Instruction: Take the data below and copy exactly the lines starting at the one with "there is a voulnerability" and finishing at the one with "Check out the blog online [here!][site]", both included.

Source data:
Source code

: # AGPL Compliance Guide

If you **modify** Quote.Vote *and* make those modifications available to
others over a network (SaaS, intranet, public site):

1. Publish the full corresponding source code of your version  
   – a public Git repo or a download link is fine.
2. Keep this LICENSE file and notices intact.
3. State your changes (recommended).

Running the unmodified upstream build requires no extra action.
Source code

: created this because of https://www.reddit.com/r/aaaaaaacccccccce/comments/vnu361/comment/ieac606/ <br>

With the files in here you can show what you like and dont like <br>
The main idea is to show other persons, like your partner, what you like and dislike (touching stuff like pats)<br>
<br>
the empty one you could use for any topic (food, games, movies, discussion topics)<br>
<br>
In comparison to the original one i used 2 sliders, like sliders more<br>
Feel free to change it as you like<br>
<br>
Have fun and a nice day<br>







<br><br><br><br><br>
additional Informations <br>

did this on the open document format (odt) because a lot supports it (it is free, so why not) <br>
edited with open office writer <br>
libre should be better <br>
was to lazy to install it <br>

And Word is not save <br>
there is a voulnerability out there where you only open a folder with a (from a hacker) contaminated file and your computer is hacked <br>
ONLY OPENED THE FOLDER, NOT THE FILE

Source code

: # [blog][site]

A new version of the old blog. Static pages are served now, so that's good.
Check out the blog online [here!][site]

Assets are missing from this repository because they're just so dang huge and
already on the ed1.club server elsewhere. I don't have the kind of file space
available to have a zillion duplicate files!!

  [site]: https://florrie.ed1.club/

The answer:
there is a voulnerability out there where you only open a folder with a (from a hacker) contaminated file and your computer is hacked <br>
ONLY OPENED THE FOLDER, NOT THE FILE

Source code

: # [blog][site]

A new version of the old blog. Static pages are served now, so that's good.
Check out the blog online [here!][site]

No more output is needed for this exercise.